▶ **Work to be completed**: What you return must match the records word for word, except that images are dropped.

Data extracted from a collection
· · · ·

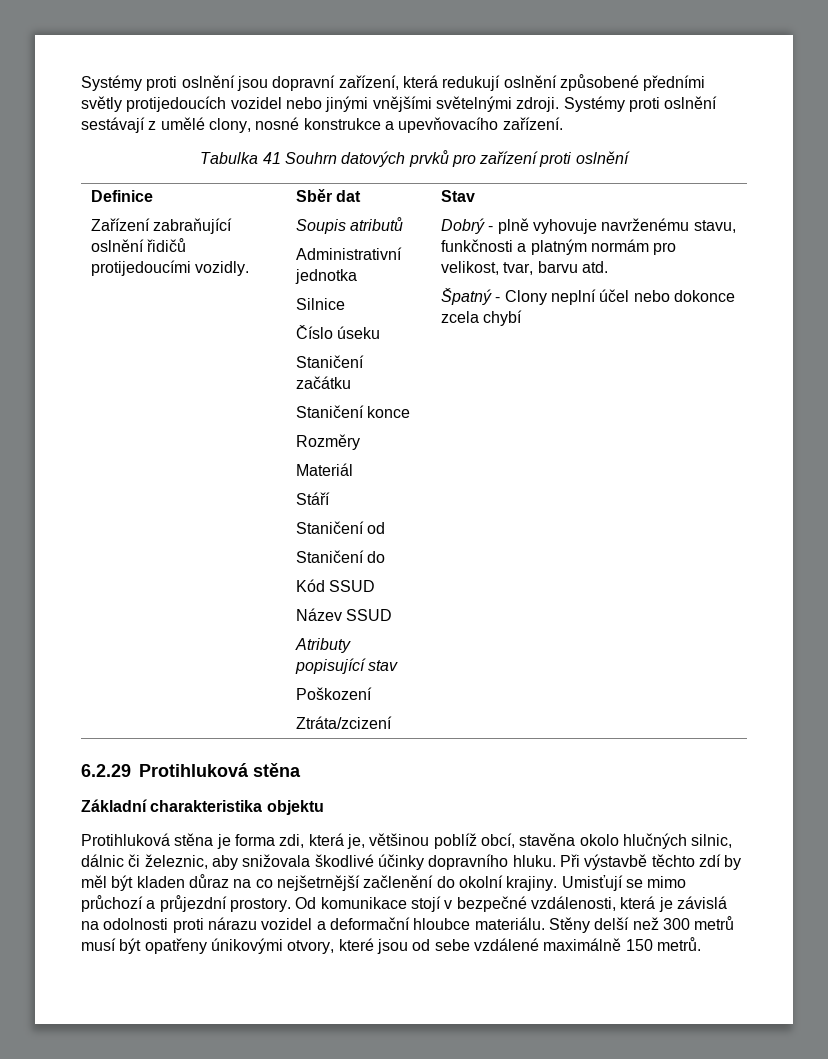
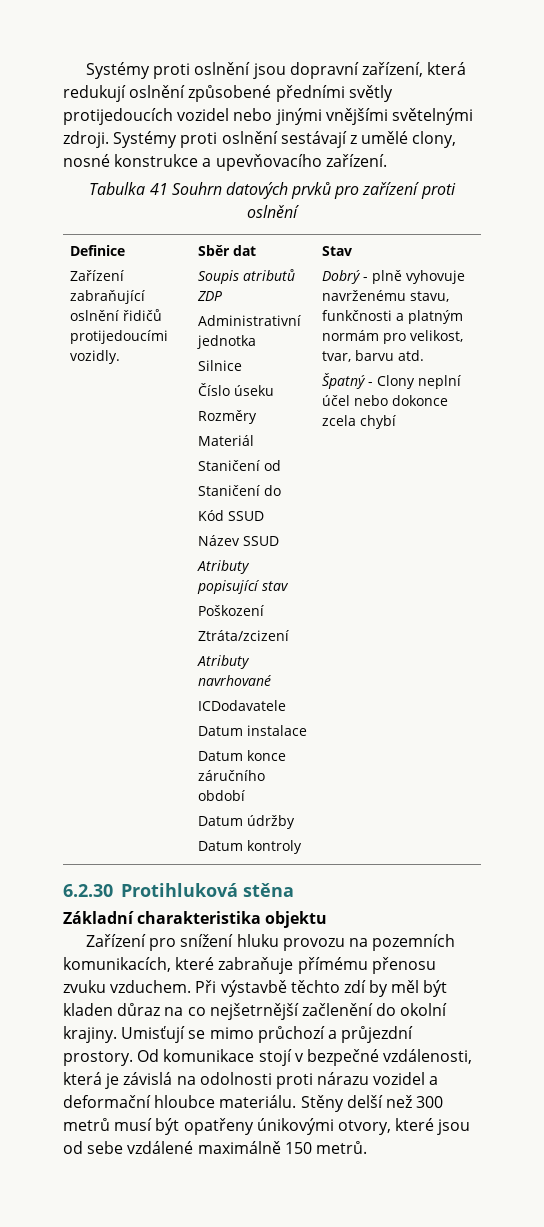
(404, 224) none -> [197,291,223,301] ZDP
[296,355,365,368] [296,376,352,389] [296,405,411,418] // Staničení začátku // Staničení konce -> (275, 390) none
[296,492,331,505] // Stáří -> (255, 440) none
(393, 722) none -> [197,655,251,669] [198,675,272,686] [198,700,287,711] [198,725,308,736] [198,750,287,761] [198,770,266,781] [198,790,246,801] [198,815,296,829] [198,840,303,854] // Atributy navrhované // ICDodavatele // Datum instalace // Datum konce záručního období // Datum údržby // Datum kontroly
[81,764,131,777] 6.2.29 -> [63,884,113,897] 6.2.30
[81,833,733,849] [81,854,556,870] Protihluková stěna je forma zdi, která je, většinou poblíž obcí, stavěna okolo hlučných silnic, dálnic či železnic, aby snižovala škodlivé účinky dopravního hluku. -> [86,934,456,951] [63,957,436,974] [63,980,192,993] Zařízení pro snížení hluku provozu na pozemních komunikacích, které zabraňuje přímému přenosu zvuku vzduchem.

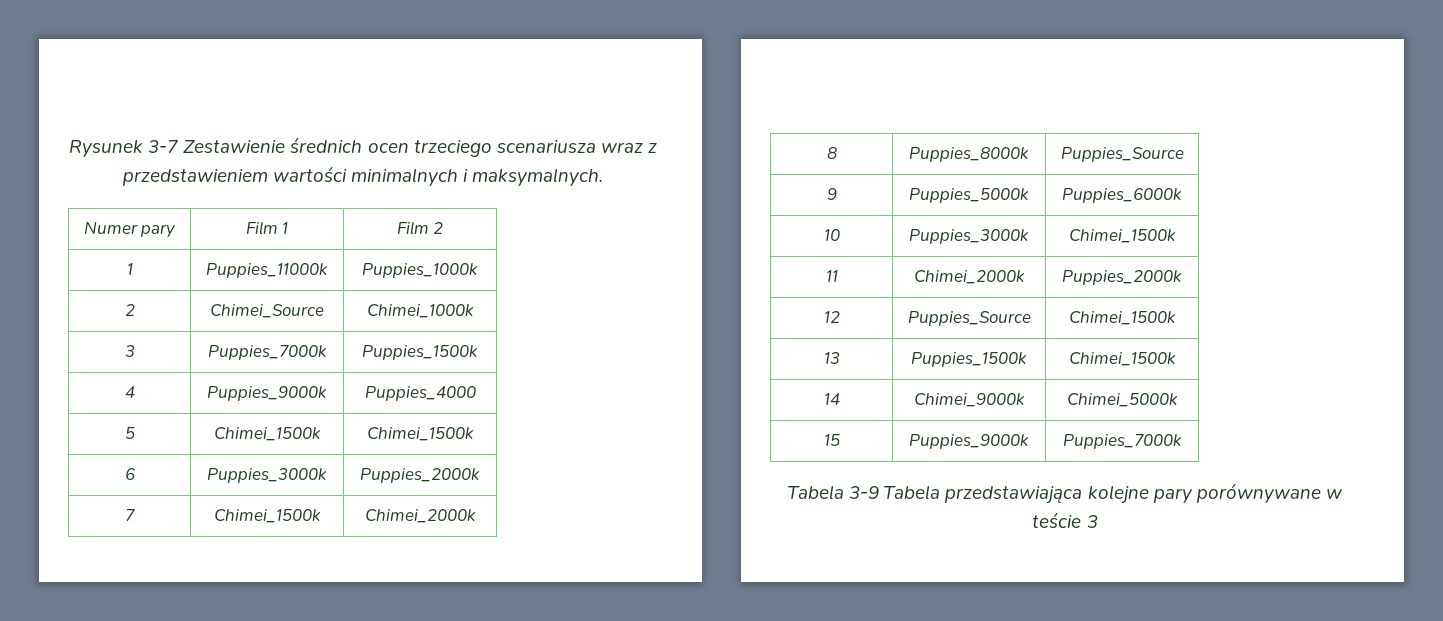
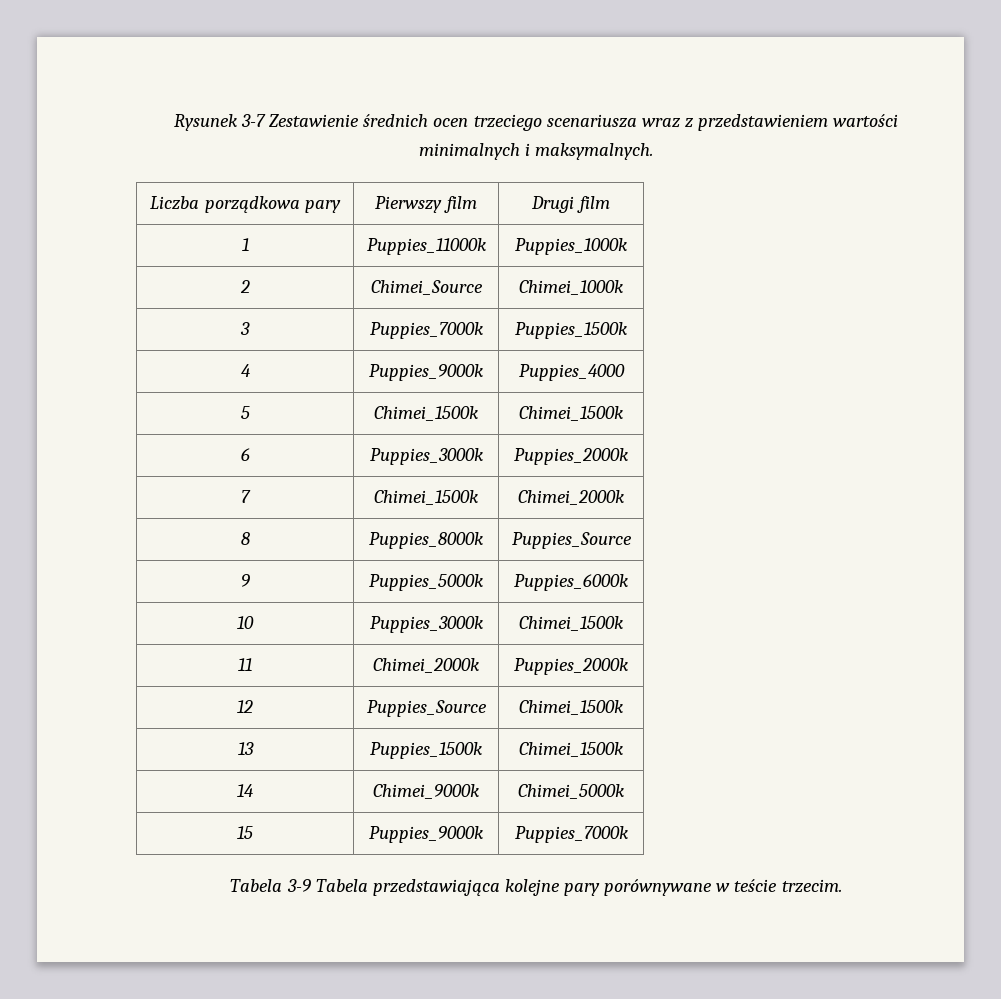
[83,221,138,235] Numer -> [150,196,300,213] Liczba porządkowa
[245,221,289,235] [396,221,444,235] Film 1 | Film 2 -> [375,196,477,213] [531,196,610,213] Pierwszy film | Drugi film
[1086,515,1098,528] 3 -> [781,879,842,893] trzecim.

· · · ·

▶ **Response to the task**:
(404, 224) none -> [197,291,223,301] ZDP
[296,355,365,368] [296,376,352,389] [296,405,411,418] // Staničení začátku // Staničení konce -> (275, 390) none
[296,492,331,505] // Stáří -> (255, 440) none
(393, 722) none -> [197,655,251,669] [198,675,272,686] [198,700,287,711] [198,725,308,736] [198,750,287,761] [198,770,266,781] [198,790,246,801] [198,815,296,829] [198,840,303,854] // Atributy navrhované // ICDodavatele // Datum instalace // Datum konce záručního období // Datum údržby // Datum kontroly
[81,764,131,777] 6.2.29 -> [63,884,113,897] 6.2.30
[81,833,733,849] [81,854,556,870] Protihluková stěna je forma zdi, která je, většinou poblíž obcí, stavěna okolo hlučných silnic, dálnic či železnic, aby snižovala škodlivé účinky dopravního hluku. -> [86,934,456,951] [63,957,436,974] [63,980,192,993] Zařízení pro snížení hluku provozu na pozemních komunikacích, které zabraňuje přímému přenosu zvuku vzduchem.

[83,221,138,235] Numer -> [150,196,300,213] Liczba porządkowa
[245,221,289,235] [396,221,444,235] Film 1 | Film 2 -> [375,196,477,213] [531,196,610,213] Pierwszy film | Drugi film
[1086,515,1098,528] 3 -> [781,879,842,893] trzecim.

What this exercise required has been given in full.